If so, she was weak. But the superviolet gave her clarity, and distance from her feelings of inadequacy, of loneliness. She used it and then yellow to pull problems apart, examine them from new angles, and peer right through them, all the time.
He poured himself some brandy, held up a finger, watched it as it turned a dull hot red, and touched it to his zigarro. “That’s all you have for me?”
“You were Koios White Oak,” Liv said. Karris White Oak’s supposedly dead brother.
“Past tense?” he said grimly into his brandy.
She had no answer.
“How’d you find out?” he asked.
“I asked,” she admitted. Not exactly genius deduction.
“And what does this revelation tell you?” he asked.
“Not as much as I’d hoped.”
He swallowed the rest of his brandy in a gulp. “Come with me.”
They walked through the camp in the low light of the shrouded moon and a thousand campfires. As soon as he stepped out of the tent, two drafters and two soldiers clad in white fell in beside them.
“The Whiteguard?” Liv suggested. It smacked of desperation to be taken seriously, a mockery of the Prism.
“Are there no mirrors in nature?” he asked, seeming to read her thoughts. “There have been four attempts on my life. One by one of my former generals. Three by parties unknown. Light cannot be chained, but the Chromeria hopes it can be extinguished.”

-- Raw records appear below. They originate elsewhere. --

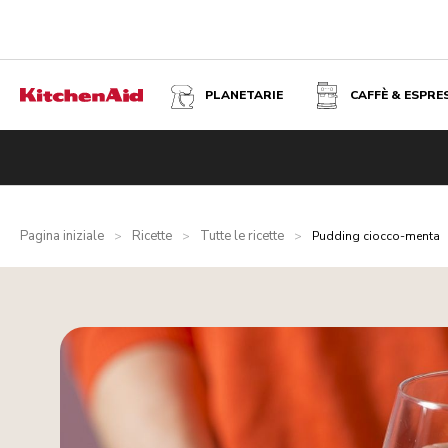
PLANETARIE
CAFFÈ & ESPRE
Pagina iniziale
Ricette
Tutte le ricette
>
>
>
Pudding ciocco-menta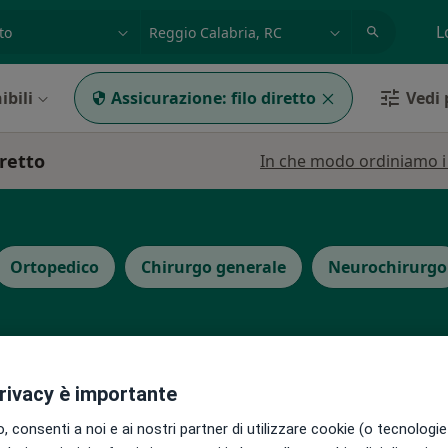
azione, medico, struttura
es: Roma
L
ibili
Assicurazione:
filo diretto
Vedi p
iretto
In che modo ordiniamo i r
Ortopedico
Chirurgo generale
Neurochirurgo
privacy è importante
può variare in base alla copertura assicurativa.
 consenti a noi e ai nostri partner di utilizzare cookie (o tecnologie 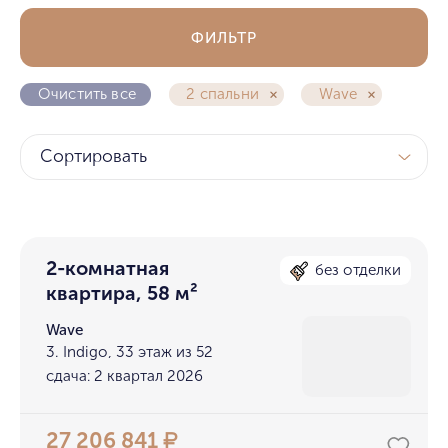
ФИЛЬТР
Очистить все
2 спальни
Wave
Сортировать
2-комнатная
без отделки
квартира, 58 м²
Wave
3. Indigo, 33 этаж из 52
сдача: 2 квартал 2026
27 206 841
₽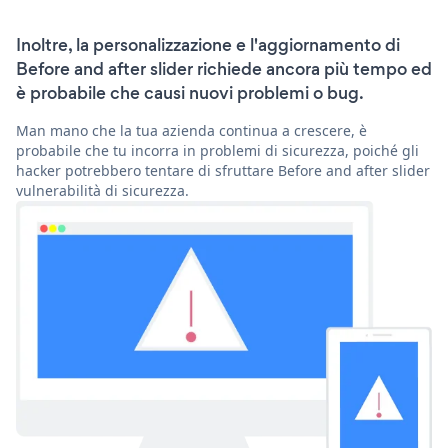
Inoltre, la personalizzazione e l'aggiornamento di
Before and after slider richiede ancora più tempo ed
è probabile che causi nuovi problemi o bug.
Man mano che la tua azienda continua a crescere, è
probabile che tu incorra in problemi di sicurezza, poiché gli
hacker potrebbero tentare di sfruttare Before and after slider
vulnerabilità di sicurezza.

They passed the camp in its thousands. It was more organized than when it had marched on Garriston. Practice, Liv supposed. Few people even noticed their leader moving down the path, and those who did didn’t seem to know how to salute him. Some bowed. Some prostrated themselves. Some gave a more military salute.
“The blues want me to standardize the response to me,” the prince said around his zigarro. “But I only want to impose what order is needful. More order is needful while directing an army than I would like, but once we tear down what the Chromeria has built, the needs will change. All will be free in the light.”

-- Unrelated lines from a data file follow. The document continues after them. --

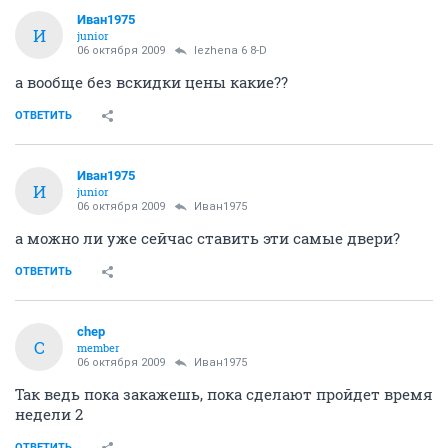
Иван1975
И
junior
06 октября 2009
lezhena 6 8-D
а вообще без вскидки цены какие??
ОТВЕТИТЬ
Иван1975
И
junior
06 октября 2009
Иван1975
а можно ли уже сейчас ставить эти самые двери?
ОТВЕТИТЬ
chep
C
member
06 октября 2009
Иван1975
Так ведь пока закажешь, пока сделают пройдет время
недели 2
ОТВЕТИТЬ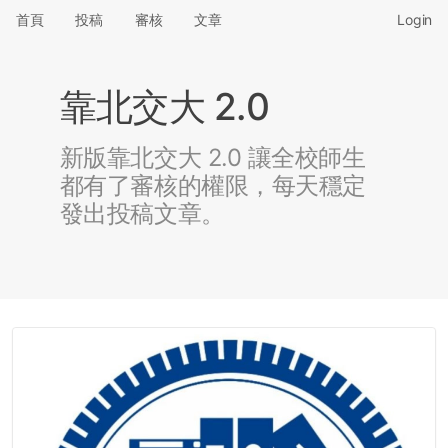
首頁
投稿
審核
文章
Login
靠北交大 2.0
新版靠北交大 2.0 讓全校師生
都有了審核的權限，每天穩定
發出投稿文章。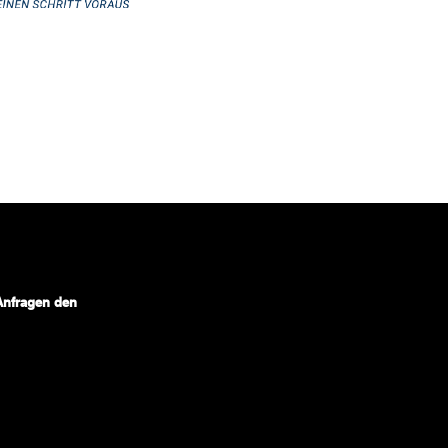
 Anfragen den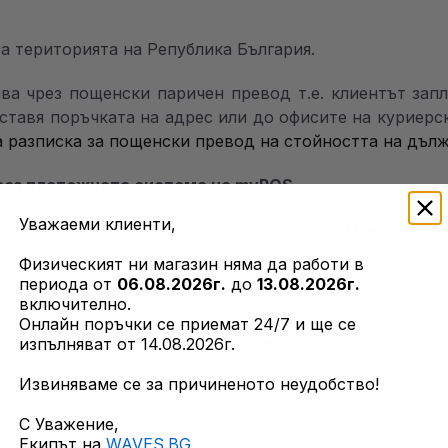
а територията на Република България.
а чрез пощенски паричен превод т.е. клиентът зап
оставя поръчката на адрес или до офисите на куриер
а
разписка за пощенски превод на стойността на дъл
чрез платежната система на myPOS
Уважаеми клиенти,
жат са: VISA, Mastercard, Visa Elektron, Maestro, V P
g Pay, iCARD.
Физическият ни магазин няма да работи в
периода от
06.08.2026г.
до
13.08.2026г.
рез платежната система на PayPal
включително.
Онлайн поръчки се приемат 24/7 и ще се
остатъчно да имате регистрация в PayPal. Ако нямате 
изпълняват от 14.08.2026г.
Извиняваме се за причиненото неудобство!
 превод
С Уважение,
Екипът на
WAVES.BG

They stopped in front of a gallows on the western edge of the camp. Four men were hanged there. In the low light of torches, Liv couldn’t see their faces, but she did see the unnaturally elongated necks. The prince held up a hand and a beam of yellow light shone on the dead men. There was dried blood down each man’s chin. Their features were swollen. The birds had been feeding on them.

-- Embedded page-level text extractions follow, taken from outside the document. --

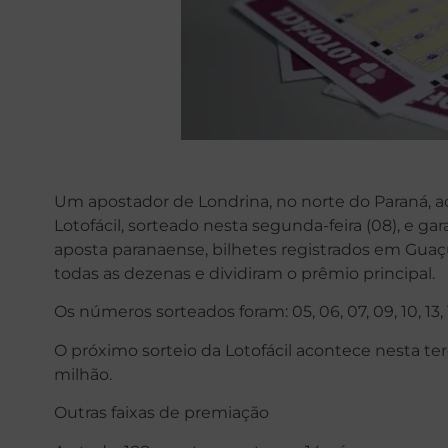
Um apostador de Londrina, no norte do Paraná, a
Lotofácil, sorteado nesta segunda-feira (08), e g
aposta paranaense, bilhetes registrados em Guaç
todas as dezenas e dividiram o prêmio principal.
Os números sorteados foram: 05, 06, 07, 09, 10, 13, 14, 
O próximo sorteio da Lotofácil acontece nesta te
milhão.
Outras faixas de premiação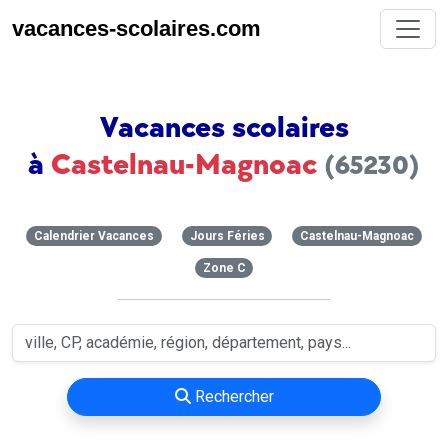
vacances-scolaires.com
Vacances scolaires
à
Castelnau-Magnoac
(65230)
Calendrier Vacances
Jours Féries
Castelnau-Magnoac
Zone C
Rechercher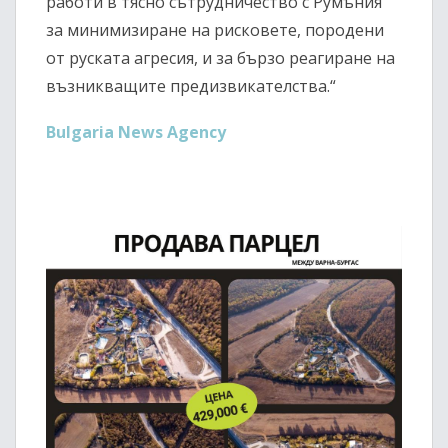
работи в тясно сътрудничество с Румъния
за минимизиране на рисковете, породени
от руската агресия, и за бързо реагиране на
възникващите предизвикателства.“
Bulgaria News Agency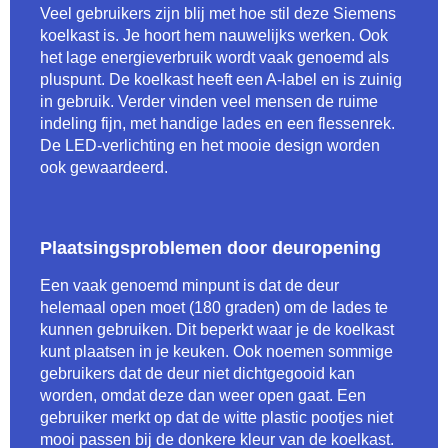
Veel gebruikers zijn blij met hoe stil deze Siemens
koelkast is. Je hoort hem nauwelijks werken. Ook
het lage energieverbruik wordt vaak genoemd als
pluspunt. De koelkast heeft een A-label en is zuinig
in gebruik. Verder vinden veel mensen de ruime
indeling fijn, met handige lades en een flessenrek.
De LED-verlichting en het mooie design worden
ook gewaardeerd.
Plaatsingsproblemen door deuropening
Een vaak genoemd minpunt is dat de deur
helemaal open moet (180 graden) om de lades te
kunnen gebruiken. Dit beperkt waar je de koelkast
kunt plaatsen in je keuken. Ook noemen sommige
gebruikers dat de deur niet dichtgegooid kan
worden, omdat deze dan weer open gaat. Een
gebruiker merkt op dat de witte plastic pootjes niet
mooi passen bij de donkere kleur van de koelkast.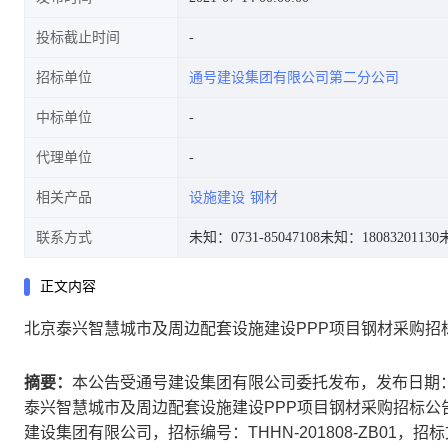
投标截止时间
招标单位
通号建设集团有限公司第二分公司
中标单位
代理单位
相关产品
设施建设
钢材
联系方式
未知：0731-85047108
未知：18083201130
未
正文内容
北京泰兴智慧城市及周边配套设施建设PPP项目钢材采购招
摘要：
本公告受通号建设集团有限公司委托发布，发布日期：202
泰兴智慧城市及周边配套设施建设PPP项目钢材采购招标
建设集团有限公司，招标编号：THHN-201808-ZB01，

Liv didn’t know much about how bodies rotted, but she knew enough to be able to tell that these men had been dead for more than a day. So they couldn’t be criminals; the army had just arrived here.
“They’re our zealots. Martyrs now. These were men I sent to spread the news to Atash, to prepare the way for us. They went unarmed. They were only to speak, to convince. Their tongues were torn out and they were tortured before they were hanged. The Atashians didn’t even wait for them to cross the border. Invading our land to kill the unarmed? This is a declaration of war and commencement of hostilities. Atash has sown the wind. They will reap the whirlwind.”
“You tell a lot of lies, don’t you?” Liv asked. Then she swallowed. The superviolet made her understand structures, but not necessarily obey them.
The prince’s guards stiffened. Liv saw glares of hatred from them. But the prince looked over at her curiously. “I forget who you are,” he said. Then his voice cooled. “But perhaps you do, too.”
She swallowed again.
“I don’t deny that I already intended to liberate Atash, but they have drawn first blood. Against innocents. And let me tell you this, Aliviana Danavis. It’s time for you to step beyond the illusions of your childhood. A lie told in the service of truth is virtue. Do you know why Ilytian pirates have plagued the Cerulean Sea for centuries?”